My friend actually described it as “panty dropper” and it feels that private, you just could.
Various wineries and cheeseries dot the region around Villa Talia, and the cafes and galleries of Cygnet are just 10 minutes away.
And just like a good cheese and wine pairing, George has recently partnered with Cygnet locals Kate Sullivan and Ben Wood who own the popular Red Velvet Lounge to take stays to the next level with a private chef experience available as an extra.
We were the first to experience Red Velvet’s at-home menu at the villa.
For someone known for having the palate of a lazy teenager or even fussy toddler, the idea of a three-course signature menu had my tastebuds tingling. Kate and chef Gordon Leary prepared four plates across each course with two entrees, four mains, and two desserts with gluten-free options.
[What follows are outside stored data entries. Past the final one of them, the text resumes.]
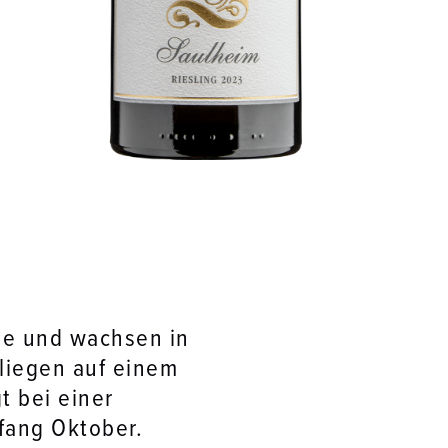
se und wachsen in
 liegen auf einem
t bei einer
fang Oktober.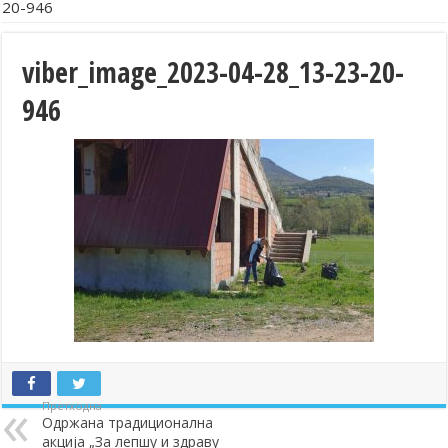
20-946
viber_image_2023-04-28_13-23-20-
946
Претходна
Одржана традиционална
акција „За лепшу и здраву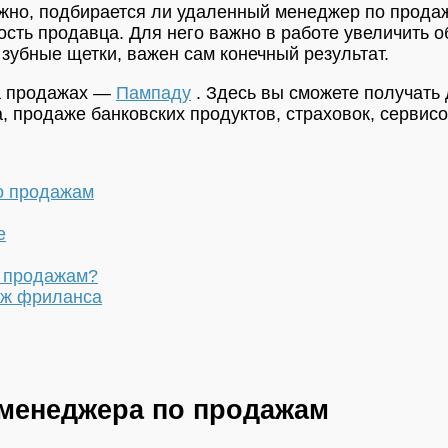
важно, подбирается ли удаленный менеджер по продаж
ость продавца. Для него важно в работе увеличить о
зубные щетки, важен сам конечный результат.
а продажах —
Пампаду
. Здесь вы сможете получать
, продаже банковских продуктов, страховок, сервисо
о продажам
е
о продажам?
рж фриланса
менеджера по продажам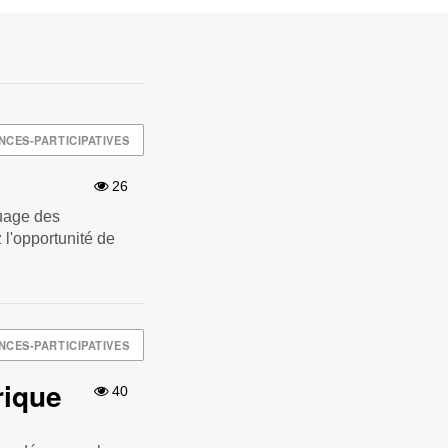
NCES-PARTICIPATIVES
26
guage des
l'opportunité de
NCES-PARTICIPATIVES
rique
40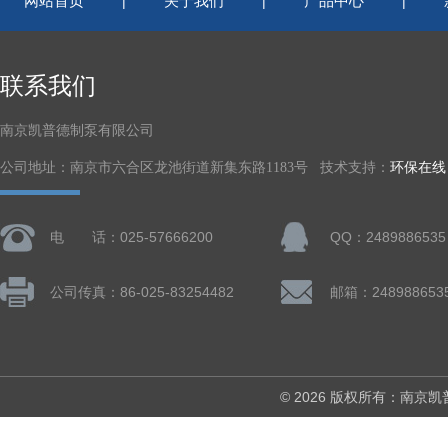
网站首页
关于我们
产品中心
|
|
|
联系我们
南京凯普德制泵有限公司
公司地址：南京市六合区龙池街道新集东路1183号 技术支持：
环保在线
电 话：025-57666200
QQ：2489886535
公司传真：86-025-83254482
邮箱：248988653
© 2026 版权所有：南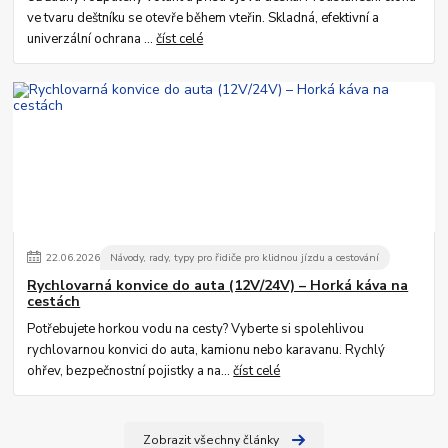
ve tvaru deštníku se otevře během vteřin. Skladná, efektivní a
univerzální ochrana ...
číst celé
22
.
06
.
2026
Návody, rady, typy pro řidiče pro klidnou jízdu a cestování
Rychlovarná konvice do auta (12V/24V) – Horká káva na
cestách
Potřebujete horkou vodu na cesty? Vyberte si spolehlivou
rychlovarnou konvici do auta, kamionu nebo karavanu. Rychlý
ohřev, bezpečnostní pojistky a na...
číst celé
Zobrazit všechny články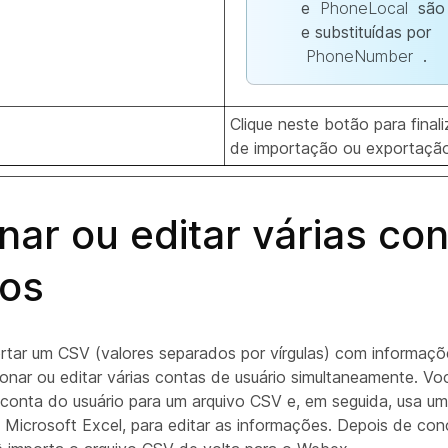
e
PhoneLocal
são
e substituídas por
PhoneNumber
.
Clique neste botão para final
de importação ou exportação
nar ou editar várias co
ios
tar um CSV (valores separados por vírgulas) com informaç
ionar ou editar várias contas de usuário simultaneamente. Vo
conta do usuário para um arquivo CSV e, em seguida, usa u
 Microsoft Excel, para editar as informações. Depois de conc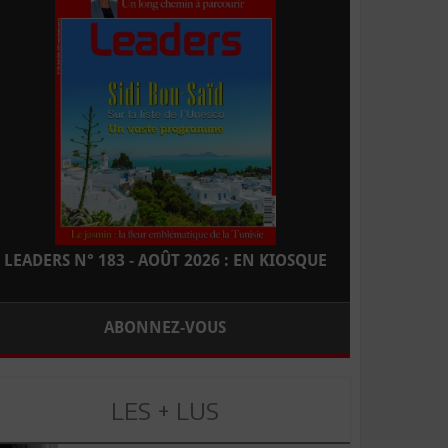
LEADERS N° 183 - AOÛT 2026 : EN KIOSQUE
ABONNEZ-VOUS
LES + LUS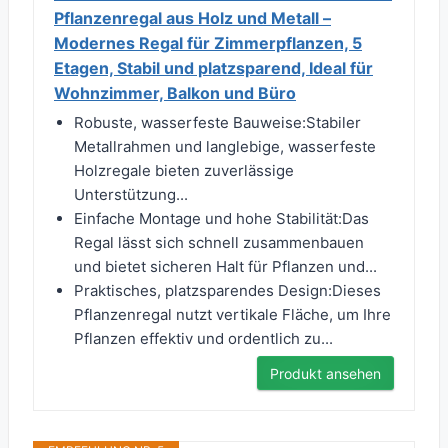
Pflanzenregal aus Holz und Metall –
Modernes Regal für Zimmerpflanzen, 5
Etagen, Stabil und platzsparend, Ideal für
Wohnzimmer, Balkon und Büro
Robuste, wasserfeste Bauweise:Stabiler
Metallrahmen und langlebige, wasserfeste
Holzregale bieten zuverlässige
Unterstützung...
Einfache Montage und hohe Stabilität:Das
Regal lässt sich schnell zusammenbauen
und bietet sicheren Halt für Pflanzen und...
Praktisches, platzsparendes Design:Dieses
Pflanzenregal nutzt vertikale Fläche, um Ihre
Pflanzen effektiv und ordentlich zu...
Produkt ansehen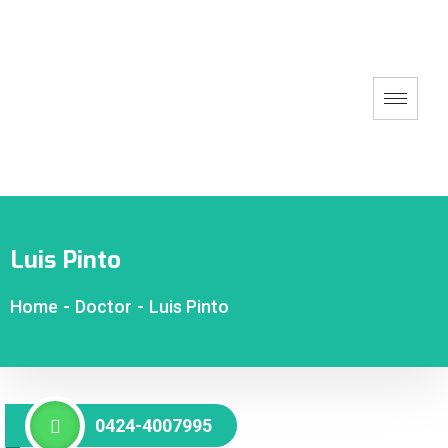
Luis Pinto
Home
-
Doctor
-
Luis Pinto
0424-4007995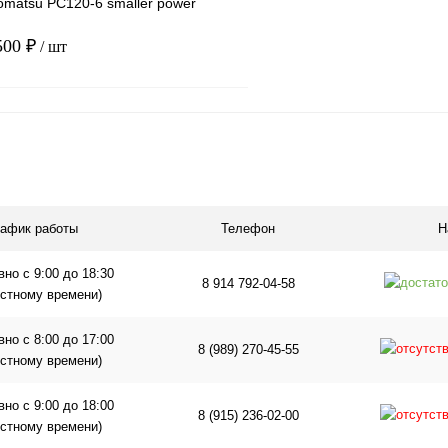
omatsu PC120-6 smaller power
500 ₽
/ шт
В корзину
1 клик
Сравнение
ое
В наличии
рафик работы
Телефон
Н
но с 9:00 до 18:30
8 914 792-04-58
естному времени)
но с 8:00 до 17:00
8 (989) 270-45-55
естному времени)
но с 9:00 до 18:00
8 (915) 236-02-00
естному времени)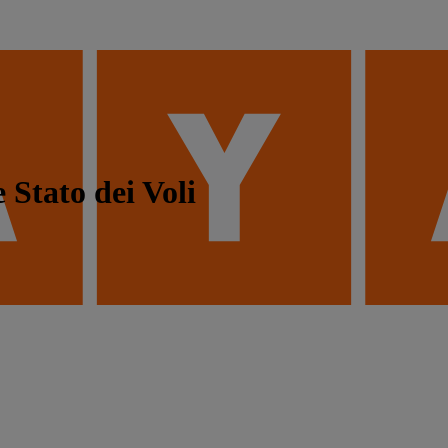
 Stato dei Voli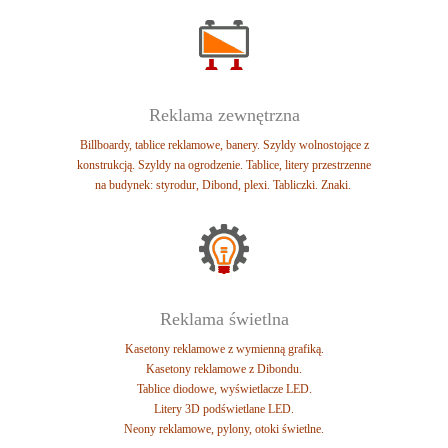
Reklama zewnętrzna
Billboardy, tablice reklamowe, banery.
Szyldy wolnostojące z
konstrukcją.
Szyldy na ogrodzenie. Tablice, l
itery przestrzenne
na budynek: styrodur, Dibond, plexi.
Tabliczki. Znaki.
Reklama świetlna
Kasetony reklamowe z wymienną grafiką.
Kasetony reklamowe z Dibondu.
Tablice diodowe, wyświetlacze LED.
Litery 3D podświetlane LED.
Neony reklamowe, pylony, otoki świetlne.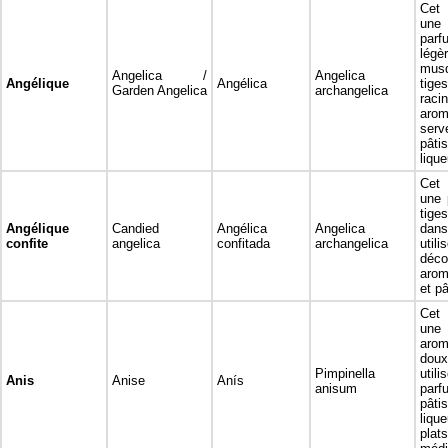
Cet 
une
par
légè
mus
Angelica /
Angelica
Angélique
Angélica
tiges
Garden Angelica
archangelica
raci
arom
se
pât
lique
Cet 
une 
tige
Angélique
Candied
Angélica
Angelica
dan
confite
angelica
confitada
archangelica
uti
dé
arom
et pâ
Cet 
un
arom
dou
Pimpinella
uti
Anis
Anise
Anís
anisum
parf
pâtis
liqu
plats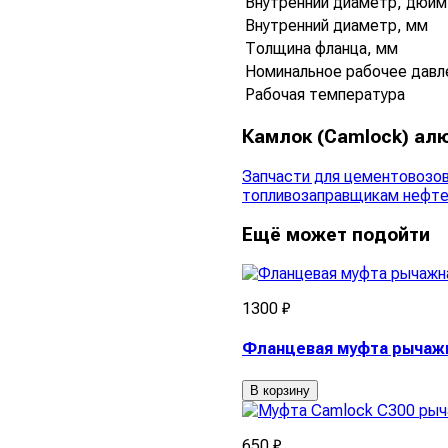
Внутренний диаметр, дюйм
Внутренний диаметр, мм
Толщина фланца, мм
Номинальное рабочее давл
Рабочая температура
Камлок (Camlock) алю
Запчасти для цементовозов
топливозаправщикам нефт
Ещё может подойти
1300 ₽
Фланцевая муфта рычажн
В корзину
650 ₽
You can grab a plate each or do what we did and share a taste of it all.
It was delicious and took this food novice out of her comfort zone and if there are any leftovers, they’ll pop them in the fridge so you can enjoy the tastes again over your stay.
When you’re not being served by professionals, there is a fully equipped state-of-the-art kitchen, with fridge, freezer and pantry full of Tasmanian produce and pre-prepared food.
I’d say all you need to pack is your clothes and your toothbrush but even a wooden one of those is provided with accompanying natural toothpaste, natural soaps and a razor.
You’ll find an Aesop toiletry range along with Dyson hair care products, while in your living area you’ll find cashmere blankets and fluffy robes just perfect for snuggling on the couch.
George says the past two years running the place had been the most amazing journey of he and Vivian’s life.
“So far everyone who has stayed Villa Talia has come away more than satisfied, which gives us the confidence of continuing our tourism adventure,” he says.